Graças a esses trabalhos, muitas obras simples evitaram tragédias. A combinação de inteligência técnica com a adequada priorização dos investimentos públicos pode resolver a situação de áreas crônicas de enchentes, como foi o caso da Ponte das Bandeiras e do projeto de construção do reservatório de amortecimento de cheias no Pacaembu, criados na nossa administração.
Lamentamos a dificuldade de ação conjunta entre prefeituras e governo do Estado, sobretudo nas situações de emergência. Em maio de 1991, junto com 16 prefeitos da região metropolitana, vereadores e deputados, promovemos uma longa e exaustiva reunião com o então governador Fleury, da qual resultou um protocolo de 14 itens.
Constitui-se, na ocasião, um grupo de trabalho que elaborou um plano de contingência para o enfrentamento de situações de inundação, compreendendo um sistema de alerta, a partir de dados de radar, esquemas de socorro, alternativas de tráfego, disponibilização de abrigos, assistência e cuidados de saúde.

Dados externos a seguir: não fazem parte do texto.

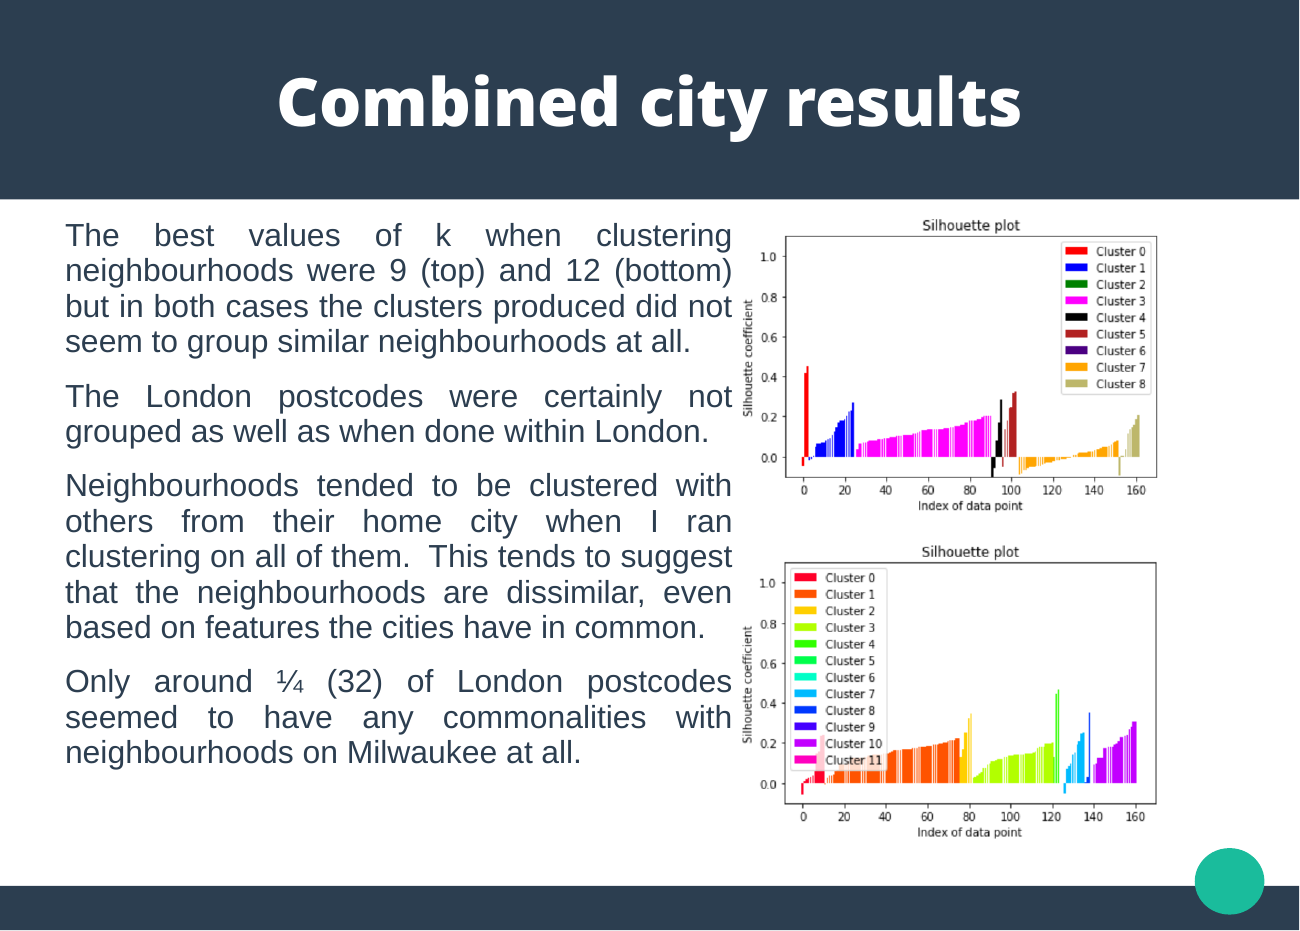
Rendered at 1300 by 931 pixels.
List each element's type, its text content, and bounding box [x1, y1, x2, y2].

list The best values of k when clustering neighbourhoods were 9 (top) and 12 (bottom) but in both cases the clusters produced did not seem to group similar neighbourhoods at all. The London postcodes were certainly not grouped as well as when done within London. Neighbourhoods tended to be clustered with others from their home city when I ran clustering on all of them. This tends to suggest that the neighbourhoods are dissimilar, even based on features the cities have in common. Only around ¼ (32) of London postcodes seemed to have any commonalities with neighbourhoods on Milwaukee at all. [64, 217, 733, 839]
text_box Combined city results [0, 0, 1300, 201]
picture [740, 542, 1159, 839]
picture [740, 217, 1159, 514]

A partir daí, o governo municipal fez todo o possível para cumprir sua parte no plano, mas o comportamento dos órgãos do Estado foi decepcionante. Revendo, agora, aqueles compromissos acordados, verifica-se que a maioria deles continua a requerer a ação dos dois níveis de governo. Esperamos que o governador Mário Covas os retome agora.
Por fim, gostaria de destacar que nenhum plano ou ação efetiva de combate às enchentes será eficaz se não houver informação verdadeira aos meios de comunicação e efetiva abertura à participação dos cidadãos.

LUIZA ERUNDINA DE SOUSA, 60, foi prefeita da cidade de São Paulo (1989-92) e ministra-chefe da Secretaria de Administração Federal (governo Itamar Franco). Foi candidata ao Senado Federal pelo PT nas eleições de 1994.